Last week Cruelty-Free International CEO, Michelle Thew, hosted a presentation in Sydney, Australia - in collaboration with Covergirl - to show how the organization provides pioneering scientific and legal expertise to brands and governments. One current area of interest for the NGO is China, a country that has proven near-impossible for cruelty-free brands to access given its law that requires cosmetics to be tested on animals.
In the past, beauty brands have used workarounds such as cross-border e-commerce (the Chinese law is only for brands that physically retail in the country), however, this option is handicapped by restricted cross-border spending limits.

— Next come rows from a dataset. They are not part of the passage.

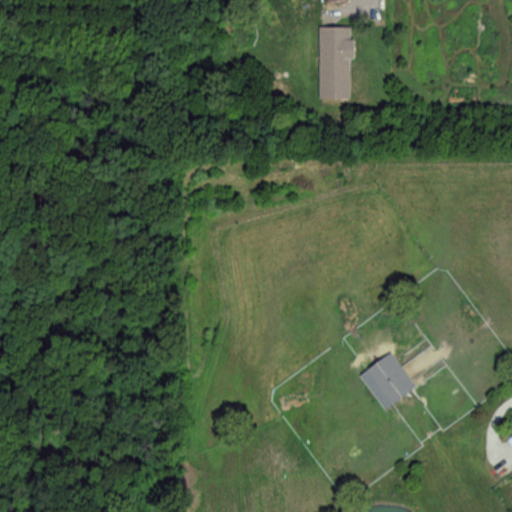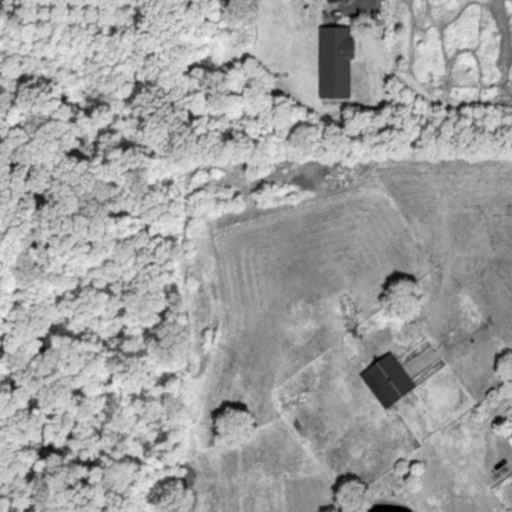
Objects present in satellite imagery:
building: (333, 62)
building: (388, 378)
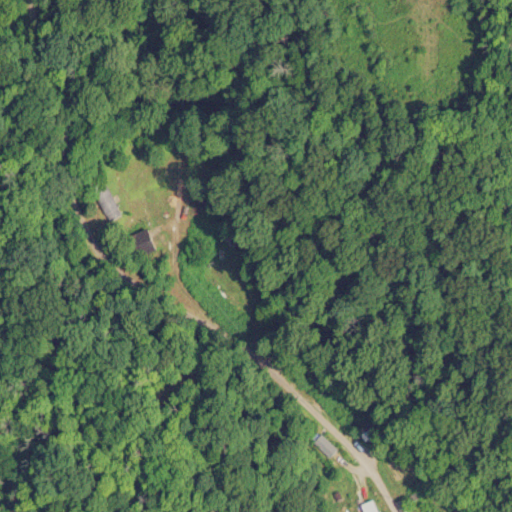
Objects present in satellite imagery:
road: (140, 286)
building: (407, 505)
building: (432, 510)
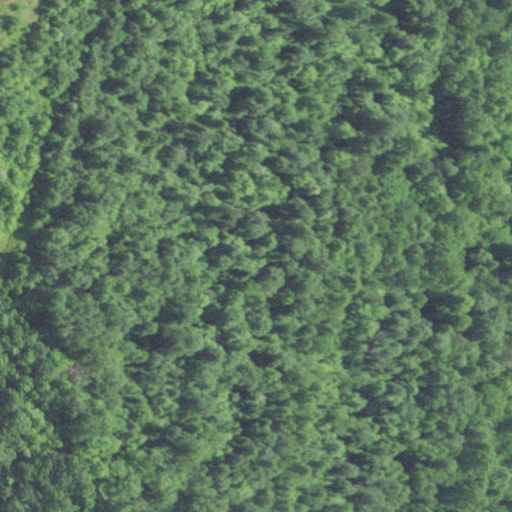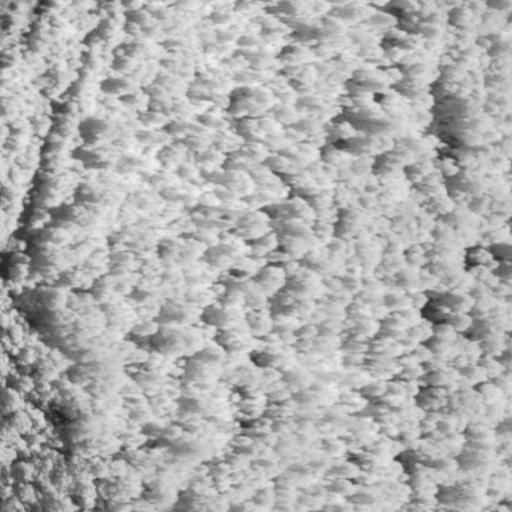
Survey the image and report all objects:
road: (484, 457)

Back in 2018, Cruelty-Free International launched its Leaping Bunny China Pilot Program, which enables leaping bunny approved brands to enter the Chinese market without animal testing, for the first time. “Historically it’s not been possible for brands and it is still not possible to import directly to China. But our program makes use of the unique agreement we’ve struck with Shanghai Gengpu Industrial Park, Oriental Beauty Valley and Knudsen&CRC,” Thew explained. “This enables brands to make use of domestic manufacturing and then, supervised by us, launch onto the market.”
“We want Australian brands to know this market is actually open to leaping bunny brands,” she continued. “If there are brands not currently selling in China who are interested in that market, they can talk to us about getting leaping bunny approval and joining the pilot program.”
Michelle Thew hopes that the pilot program will significantly speed up overall regulatory changes in China.
When it comes to the cruelty-free state of play in Australia, Thew believes there is still work to do. Earlier this year, however, the Australian Government committed to prohibiting reliance on animal test data for ingredients in cosmetics with introduction of the Industrial Chemicals Act 2019. From July 1 2020, the IC Act 2019 will give effect to the ban for ingredients used solely in cosmetics.
“This is an important signal from the Government,” said Thew, “it’s very future-looking and it’s very specific to cosmetics ingredients. We know that here in Australia there are a huge number of brands that have an organic, ethical feel so we know animal testing is also an interest of concern with Australian consumers.”
Should any Australian beauty brand wish to know more about how the IC Act will impact them, Thew recommends getting in touch with Cruelty-Free International for advice on how to prepare.